In order to gain persistence on a device, the malware will have to make some changes to system configurations that can be caught with docker diff. The most common I see are changes to cron jobs and startup processes. Cron jobs will execute a command at a specific time such as run a command at noon every day, or the 30th minute of every hour. Malware creators use them to allow people to delete or kill the malware and then reinfect the machine once the cron job executes again. This can also help malware survive machines rebooting. Startup processes are simply the programs that start when a machine starts. The administrator can change passwords, close the vulnerability that allowed the attackers in, and restart the machine, but the malware will still come back.

Dropped Files

Sometimes a malware sample will obfuscate itself and then save the malware to storage and then execute it. By tracking the differences made to the file system, I can find these dropped file and analyze them easier than the original files

Processes showing running commands

Process Structure

Often the malware doesn’t have just one process, but will spawn many different child processes. Right now I don’t automatically record process history, but just using ‘ps’ in the terminal is enough to see the process structure. The command entry in the “ps faux” command can give insight into what the malware is doing by showing what commands are running, or can be obfuscated by malware authors.

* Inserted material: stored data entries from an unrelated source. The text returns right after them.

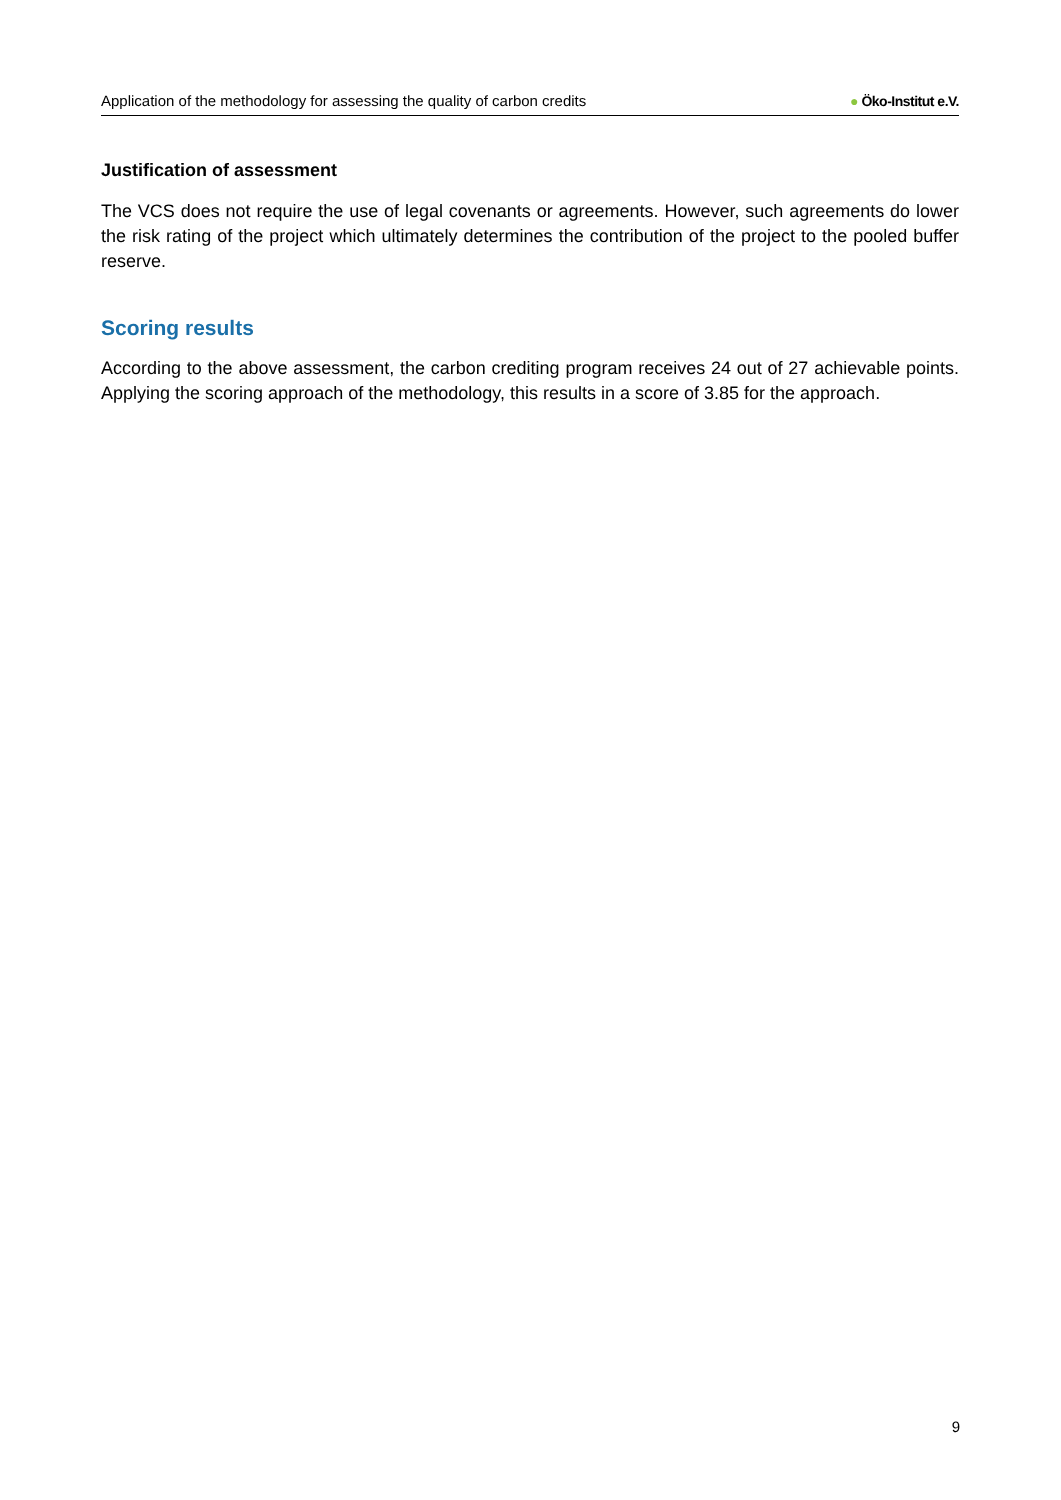Application of the methodology for assessing the quality of carbon credits
● Öko-Institut e.V.
Justification of assessment
The VCS does not require the use of legal covenants or agreements. However, such agreements do lower the risk rating of the project which ultimately determines the contribution of the project to the pooled buffer reserve.
Scoring results
According to the above assessment, the carbon crediting program receives 24 out of 27 achievable points. Applying the scoring approach of the methodology, this results in a score of 3.85 for the approach.
9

Processes showing running commands

Device Exploits

An unintended feature I didn’t think about when creating this tool is that I would be able to see easily if malware is using an exploit and that it would make it easier to identify them. Just by typing in part of the network request, I can quickly find a proof of concept for it to analyze it and figure out what devices are being targeted.

Packets containing exploits

Next Steps

Clean up code in the prototype
Make installation easier
Add more tools such as memory analysis, static analysis tools
Allow the sandbox to safely connect to C2 servers